Rewrite the stretch from the start of the listing through the line containing "For every layout", swapping "transcribe" for "copy out" and leaving everything else as it is.
━━━━━ DATA PROVIDED
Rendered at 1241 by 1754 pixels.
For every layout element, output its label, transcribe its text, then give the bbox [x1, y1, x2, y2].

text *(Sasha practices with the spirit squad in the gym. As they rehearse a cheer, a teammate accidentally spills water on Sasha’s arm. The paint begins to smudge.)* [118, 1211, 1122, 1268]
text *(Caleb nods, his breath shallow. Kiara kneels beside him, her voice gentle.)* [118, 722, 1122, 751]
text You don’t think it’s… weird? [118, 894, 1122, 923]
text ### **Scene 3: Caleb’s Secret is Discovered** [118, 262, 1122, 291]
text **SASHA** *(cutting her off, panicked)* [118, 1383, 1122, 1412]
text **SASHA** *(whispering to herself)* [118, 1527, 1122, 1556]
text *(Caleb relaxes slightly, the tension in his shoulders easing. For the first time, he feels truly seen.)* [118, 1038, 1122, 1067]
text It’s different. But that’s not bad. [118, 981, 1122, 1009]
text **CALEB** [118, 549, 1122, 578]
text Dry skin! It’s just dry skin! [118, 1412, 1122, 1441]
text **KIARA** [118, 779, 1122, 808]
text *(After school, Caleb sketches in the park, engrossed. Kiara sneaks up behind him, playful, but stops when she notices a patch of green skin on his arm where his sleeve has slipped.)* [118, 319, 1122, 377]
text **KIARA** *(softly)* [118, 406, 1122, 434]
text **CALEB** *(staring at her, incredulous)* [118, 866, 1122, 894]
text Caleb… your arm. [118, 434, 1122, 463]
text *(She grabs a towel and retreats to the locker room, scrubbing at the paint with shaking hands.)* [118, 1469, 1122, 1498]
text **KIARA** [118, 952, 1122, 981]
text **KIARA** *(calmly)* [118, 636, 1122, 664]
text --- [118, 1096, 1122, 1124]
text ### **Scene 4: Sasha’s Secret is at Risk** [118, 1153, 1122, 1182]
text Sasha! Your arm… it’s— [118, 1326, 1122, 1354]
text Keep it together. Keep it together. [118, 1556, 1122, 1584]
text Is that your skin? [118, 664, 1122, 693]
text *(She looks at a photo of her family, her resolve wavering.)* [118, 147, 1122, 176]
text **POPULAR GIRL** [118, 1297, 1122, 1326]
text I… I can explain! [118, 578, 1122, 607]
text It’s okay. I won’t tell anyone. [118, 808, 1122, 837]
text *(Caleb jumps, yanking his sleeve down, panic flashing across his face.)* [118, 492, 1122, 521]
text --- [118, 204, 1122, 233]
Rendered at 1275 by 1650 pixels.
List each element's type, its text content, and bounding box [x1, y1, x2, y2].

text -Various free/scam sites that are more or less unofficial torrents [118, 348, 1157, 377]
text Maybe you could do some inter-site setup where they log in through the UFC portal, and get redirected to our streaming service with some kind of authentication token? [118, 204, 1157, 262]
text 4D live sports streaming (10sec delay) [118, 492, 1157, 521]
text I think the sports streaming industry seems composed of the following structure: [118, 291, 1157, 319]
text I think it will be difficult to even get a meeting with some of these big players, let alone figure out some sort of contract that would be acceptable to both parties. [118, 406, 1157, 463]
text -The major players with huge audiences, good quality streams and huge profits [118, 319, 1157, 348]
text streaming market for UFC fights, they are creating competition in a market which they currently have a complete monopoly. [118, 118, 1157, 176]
━━━━━━━━━━
CORRECT ANSWER
Rendered at 1241 by 1754 pixels.
For every layout element, output its label, copy out its text, then give the bbox [x1, y1, x2, y2].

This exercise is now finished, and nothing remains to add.